A newcomer from Norway who arrives here will be surprised indeed to find in the heart of the country, more than a thousand miles from his landing place, a town where language and way of life so unmistakably remind him of his native land. Svein Nilsson, a Norwegian American journalist (in Billed-Magazin, May 14, 1870).
This sentiment was expressed frequently as the immigrants attempted to seek acceptance and negotiate entrance into the new society. In their segregated farming communities, Norwegians were spared direct prejudice and might indeed have been viewed as a welcome ingredient in a region's development. Still, a sense of inferiority was inherent in their position. The immigrants were occasionally referred to as "guests" in the United States and they were not immune to condescending and disparaging attitudes by old-stock Americans. Economic adaptation required a certain amount of interaction with a larger commercial environment, from working for an American farmer to doing business with the seed dealer, the banker, and the elevator operator. Products had to be grown and sold— all of which pulled Norwegian farmers into social contact with their American neighbors.

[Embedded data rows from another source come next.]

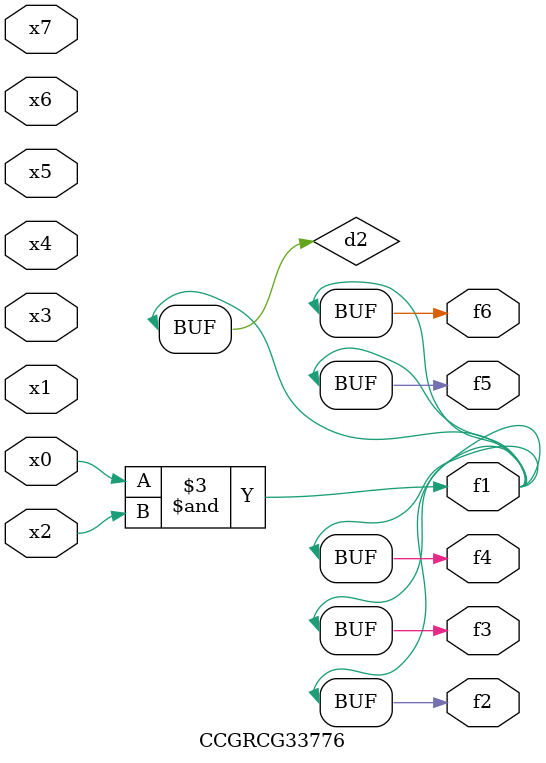
<source format=v>
module CCGRCG33776(
	input x0, x1, x2, x3, x4, x5, x6, x7,
	output f1, f2, f3, f4, f5, f6
);

	wire d1, d2;

	nor (d1, x3, x6);
	and (d2, x0, x2);
	assign f1 = d2;
	assign f2 = d2;
	assign f3 = d2;
	assign f4 = d2;
	assign f5 = d2;
	assign f6 = d2;
endmodule

</source>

In places like Seattle, Norwegian-Americans interacted with the multi-cultural environment of the city while constructing a complex ethnic community that met the needs of its members. It might be said that a Scandinavian melting pot existed in the urban setting among Norwegians, Swedes, and Danes, evidenced in residential and occupational patterns, in political mobilization, and in public commemoration. Inter-marriage promoted inter-ethnic assimilation. There are no longer any Norwegian immigrant enclaves or neighborhoods in America's great cities. Beginning in the 1920s, Norwegian-Americans increasingly became suburban, and one might claim, more American.
55% of Norwegian Americans live in the Midwest, although a large number (21%) live in the Pacific States of Washington, Oregon, and California.